To get the most out of your vaccines protect them from heat or sunlight by keeping them in an Esky until required. Keep vaccines and equipment away from dirt and dust, which can contaminate equipment and introduce infection. Use a small table to help keep vaccines and equipment clean and off the ground.
Do not mix different vaccines together. Combined vaccines require a great deal of care in balancing the components. However, if more than one vaccine is required use separate syringes and administer them at different sites, at least 15 cm apart and preferably on different sides of the animal's body.
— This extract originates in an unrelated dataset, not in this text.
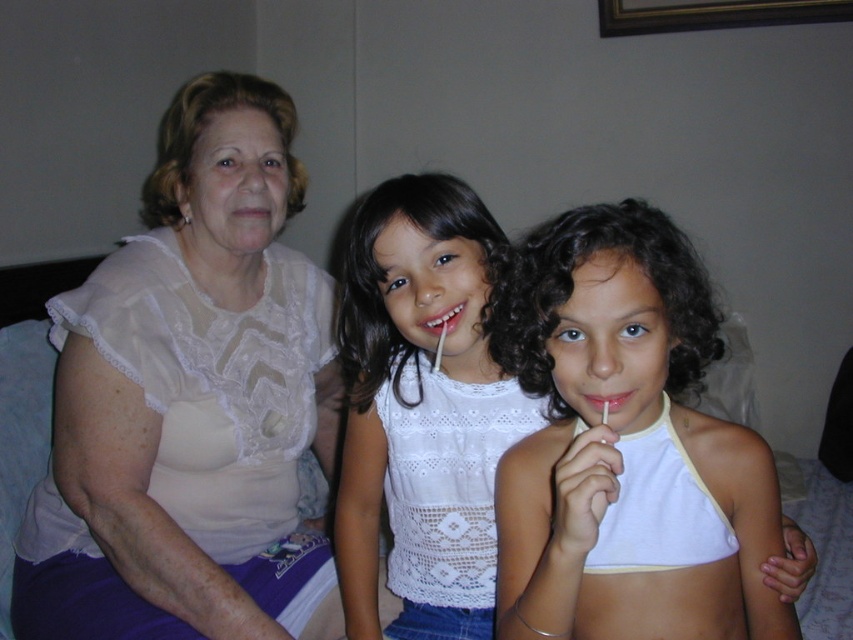
Based on the scene description, which clothing item is positioned more to the left between the white lace blouse at left and the white cotton halter top at center?

The white lace blouse at left is positioned more to the left than the white cotton halter top at center.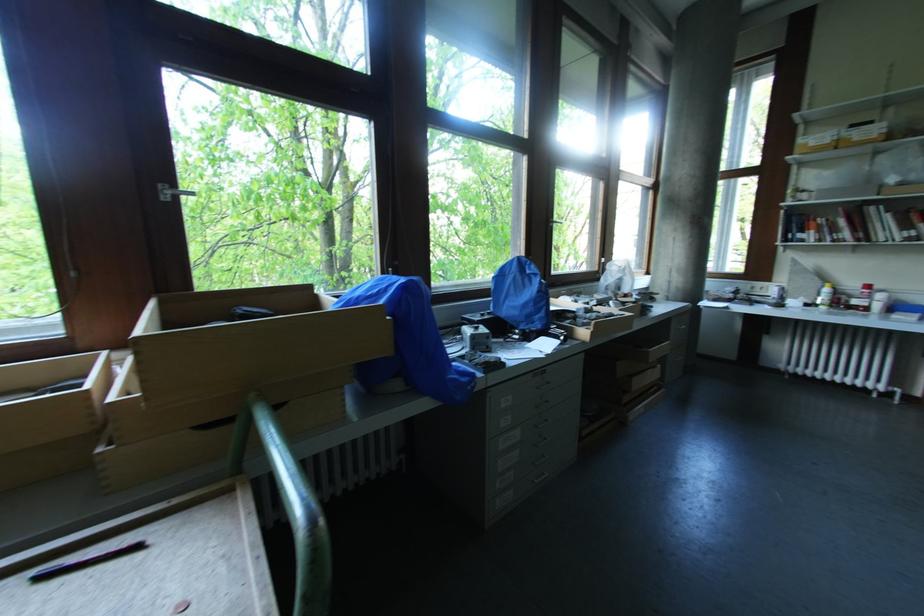
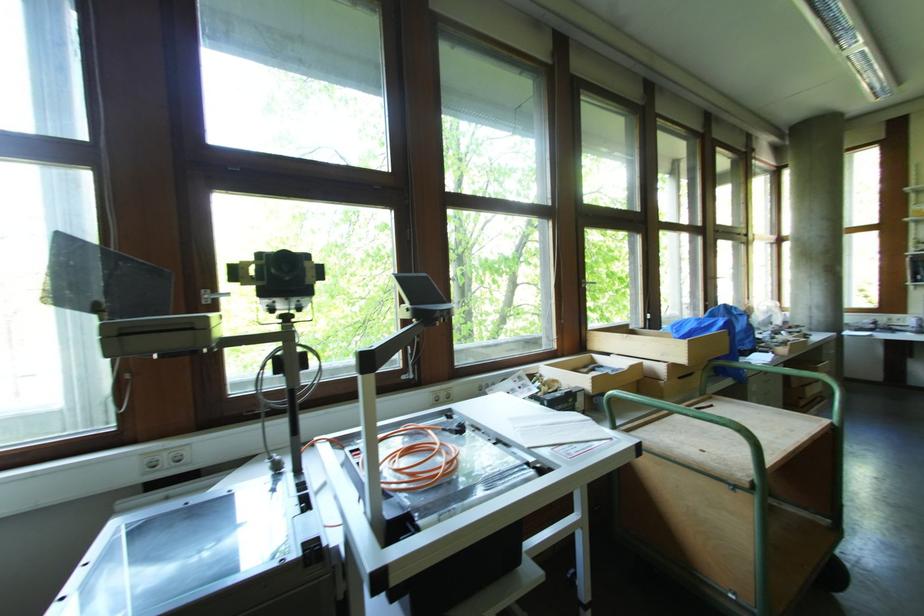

If conducting tick fever vaccinations, do not give other vaccinations at the same time. If it is unavoidable, use a separate syringe for each treatment and administer them on opposite sides of the animal's body. Ideally, other inoculations should be performed either two weeks before or four weeks after tick fever vaccination, particularly in adult animals, which are more likely to react to the tick fever vaccine.
Avoid carcass damage by administering the vaccine according to label instructions and use the least commercially valuable site on the animal, for example high on the neck behind the ear.
When vaccinating a herd, ensure a full dose of vaccine is given to every animal. Check syringes carefully to ensure that the correct dose is being delivered. Give the required booster injection at the correct time to all animals that require it.
Keep people safe
Some animal vaccines can cause a serious reaction if accidently injected into people. Therefore, the person administering the vaccine should concentrate on the safe use of the syringe and needle and not attempt other tasks such as moving or restraining the animal.